More than 4 million people have signed up for coverage through Healthcare.gov since the current open enrollment began through Dec. 10, and enrollment has surged leading up to today’s deadline.

The federal website for Affordable Care Act marketplace coverage saw 700,000 signups this Monday and Tuesday, according to the Centers for Medicare & Medicaid Services. Today is the last day to sign up for coverage effective Jan. 1.

CMS said there have been about 250,000 more plan selections during the first 40 days of open enrollment compared to last year. The agency’s most recent signup figures include 1.1 million new customers and 2.9 million who have renewed their coverage.

“Momentum is building,” Department of Health and Human Services Secretary Sylvia Burwell said in the announcement. “As we approach the December 15th deadline for consumers to get coverage that begins January 1st, we’re seeing hundreds of thousands of consumers each day signing up for coverage they want and need."

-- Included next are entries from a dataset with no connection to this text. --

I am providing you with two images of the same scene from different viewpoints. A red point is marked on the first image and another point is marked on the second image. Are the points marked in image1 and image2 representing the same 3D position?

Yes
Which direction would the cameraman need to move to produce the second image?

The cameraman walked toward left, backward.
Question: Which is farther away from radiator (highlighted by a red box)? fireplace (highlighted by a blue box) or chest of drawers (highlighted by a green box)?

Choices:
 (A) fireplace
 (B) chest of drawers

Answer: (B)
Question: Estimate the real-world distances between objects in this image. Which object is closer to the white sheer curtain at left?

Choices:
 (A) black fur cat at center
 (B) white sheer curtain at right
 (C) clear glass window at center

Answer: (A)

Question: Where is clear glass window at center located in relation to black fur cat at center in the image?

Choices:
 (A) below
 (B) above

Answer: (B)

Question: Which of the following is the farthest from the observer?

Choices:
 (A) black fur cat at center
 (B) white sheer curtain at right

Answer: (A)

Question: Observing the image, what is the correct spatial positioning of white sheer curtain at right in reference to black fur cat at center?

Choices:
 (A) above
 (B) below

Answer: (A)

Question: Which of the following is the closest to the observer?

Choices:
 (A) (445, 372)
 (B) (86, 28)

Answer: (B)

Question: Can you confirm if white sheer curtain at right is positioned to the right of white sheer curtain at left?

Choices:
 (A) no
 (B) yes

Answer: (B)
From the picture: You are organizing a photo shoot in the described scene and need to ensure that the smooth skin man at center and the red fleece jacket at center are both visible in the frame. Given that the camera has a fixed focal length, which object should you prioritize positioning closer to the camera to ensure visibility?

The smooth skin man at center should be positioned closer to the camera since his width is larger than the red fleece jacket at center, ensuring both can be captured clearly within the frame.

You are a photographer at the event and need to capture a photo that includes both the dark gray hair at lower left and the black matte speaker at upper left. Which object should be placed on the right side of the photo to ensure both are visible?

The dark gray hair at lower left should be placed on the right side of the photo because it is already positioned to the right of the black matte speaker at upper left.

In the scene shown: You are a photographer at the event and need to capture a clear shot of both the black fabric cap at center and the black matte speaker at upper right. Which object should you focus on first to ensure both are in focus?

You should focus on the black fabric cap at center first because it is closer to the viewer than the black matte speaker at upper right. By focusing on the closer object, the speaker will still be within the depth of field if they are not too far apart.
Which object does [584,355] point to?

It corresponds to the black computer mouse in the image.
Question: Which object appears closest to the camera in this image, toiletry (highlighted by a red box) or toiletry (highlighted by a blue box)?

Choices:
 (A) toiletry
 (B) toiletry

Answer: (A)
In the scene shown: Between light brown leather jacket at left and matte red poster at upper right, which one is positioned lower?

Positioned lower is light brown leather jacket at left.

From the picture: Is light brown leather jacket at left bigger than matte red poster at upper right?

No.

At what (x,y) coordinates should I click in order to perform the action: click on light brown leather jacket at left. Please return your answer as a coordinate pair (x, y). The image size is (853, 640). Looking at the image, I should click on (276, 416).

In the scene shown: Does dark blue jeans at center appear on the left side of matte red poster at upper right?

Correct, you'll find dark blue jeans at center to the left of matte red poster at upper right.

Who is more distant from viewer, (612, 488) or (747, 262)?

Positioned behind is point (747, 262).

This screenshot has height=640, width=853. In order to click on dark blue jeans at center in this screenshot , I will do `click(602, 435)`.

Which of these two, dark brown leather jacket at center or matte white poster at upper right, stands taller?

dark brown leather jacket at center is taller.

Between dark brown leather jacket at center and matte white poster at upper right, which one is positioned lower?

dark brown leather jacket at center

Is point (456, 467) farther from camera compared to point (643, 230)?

The average rate hike for benchmark ACA silver plans this year is 22%—compared to 7.5% the year prior—though as the Obama administration has stressed previously, Burwell noted that most marketplace shoppers can find plans with monthly premiums of less than $75 per month.

Source: Center for Health and Economy

That’s because subsidies rise as premiums do, but a new analysis indicates that still comes at a cost. The Center for Health and Economy expects federal spending on advanced premium tax credits to increase by $9.8 billion from 2016 to 2017, reaching $42.6 billion, the nonpartisan research organization said in a new analysis. It predicts the average monthly tax credit will increase by 26% next year to $367.

Under the ACA, "you get a premium increase, you pour more money in," Douglas Holtz-Eakin, the group’s founder and former Congressional Budget Office director, told the Associated Press. "The concern is that will feed more premium increases."